I 've cross compiled a Linux Kernel (for ARM on i686 - using Cross-LFS).
Now I'm trying to boot this Kernel using QEMU.
$ qemu-system-arm -m 128 -kernel /mnt/clfs-dec4/boot/clfskernel-2.6.38.2 --nographic -M versatilepb
Then, it shows this line and waits for infinite time !!
Uncompressing Linux... done, booting the kernel.
So, I want to debug the kernel, so that I can study what exactly is happening.

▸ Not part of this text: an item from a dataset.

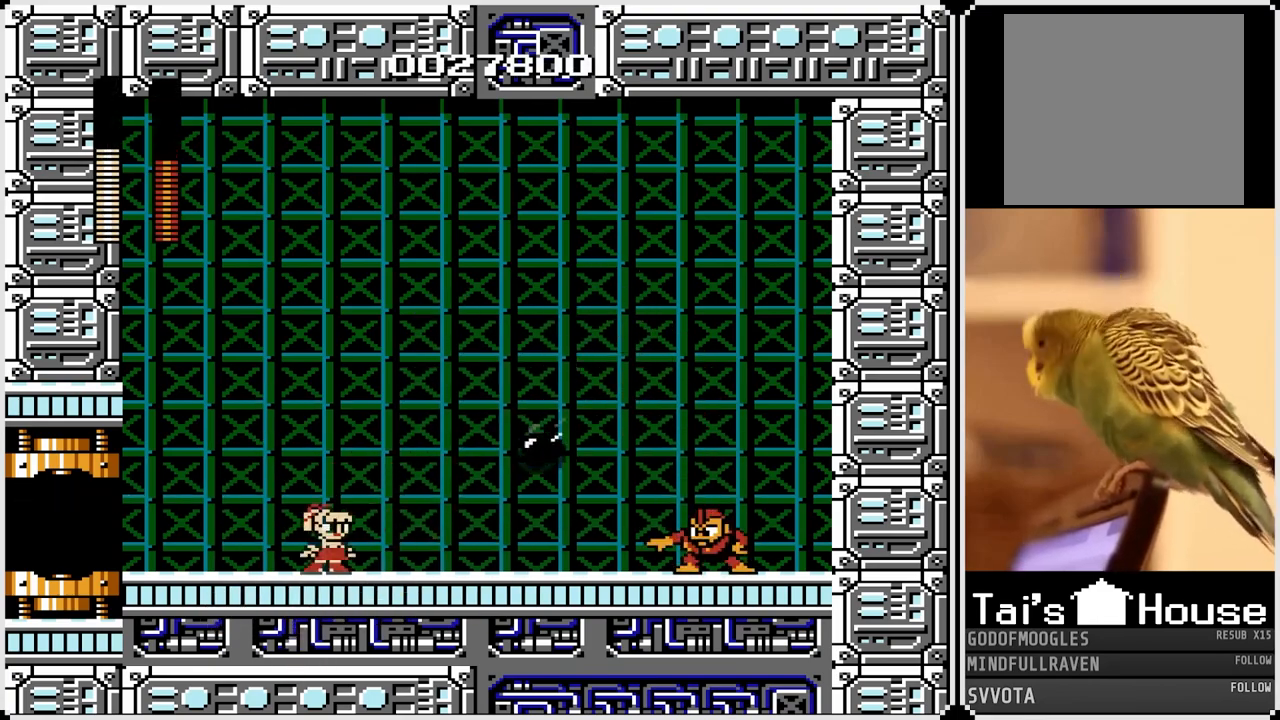
{"buttons": ["DPAD_LEFT"], "left_stick": "center", "right_stick": "center", "events": [[33, "SQUARE", "down"], [133, "CROSS", "up"], [133, "DPAD_LEFT", "down"], [133, "DPAD_RIGHT", "up"], [167, "SQUARE", "up"]]}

I'm new to these kernel builds, Can someone please help me to debug my custom built kernel as it is not even showing anything after that statement. Is there any possibility of the kernel being broken? ( I dont think so, b'se it didnot give any error while compiling )
And my aim is to generate a custom build very minimal Linux OS. Any suggestions regarding any tool-chains etc which would be easy & flexible depending on my requirements like drivers etc.,
ThankYou
You can use GDB to debug your kernel with QEMU you can use -s -S options. If you want a simple and reliable toolchain, you can use ELDK from DENX (http://www.denx.de/wiki/DULG/ELDK).
You can install it like this (It's not the last version, but you got the idea):
wget http://ftp.denx.de/pub/eldk/4.2/arm-linux-x86/iso/arm-2008-11-24.iso
sudo mkdir -p /mnt/cdrom (if necessary)
sudo mount -o loop arm-2008-11-24.iso /mnt/cdrom
/mnt/cdrom/install -d $HOME/EMBEDDED_TOOLS/ELDK/
The command above should install the toolchain under $HOLE/EMBEDDED_TOOLS/ELDK (modify it if you need)
echo "export PATH=$PATH:$HOME/EMBEDDED_TOOLS/ELDK/ELDK42/usr/bin" >> $HOME/.bashrc
You can then see the version of your ARM toolchain like this:
arm-linux-gcc -v
You can test a hello_world.c program like this:
arm-linux-gcc hello_world.c -o hello_world
And you type: file hello_wrold to see the target architecture of the binary, it should be something like this:
hello_wrold: ELF 32-bit LSB executable, ARM, version 1 (SYSV)
Now if you want to compile a production kernel, you need to optimize it (i suggest using busybox) and if you want just one for testing now, try this steps:
Create a script to set your chain tool set_toolchain.sh:
#! /usr/bin/sh
PATH=$PATH:$HOME/EMBEDDED_TOOLS/ELDK/ELDK42/usr/bin
ARCH=arm
CROSS_COMPILE=arm-linux-gnueabi-
export PATH ARCH CROSS_COMPILE
And run your script (source ./set_toolchain.sh)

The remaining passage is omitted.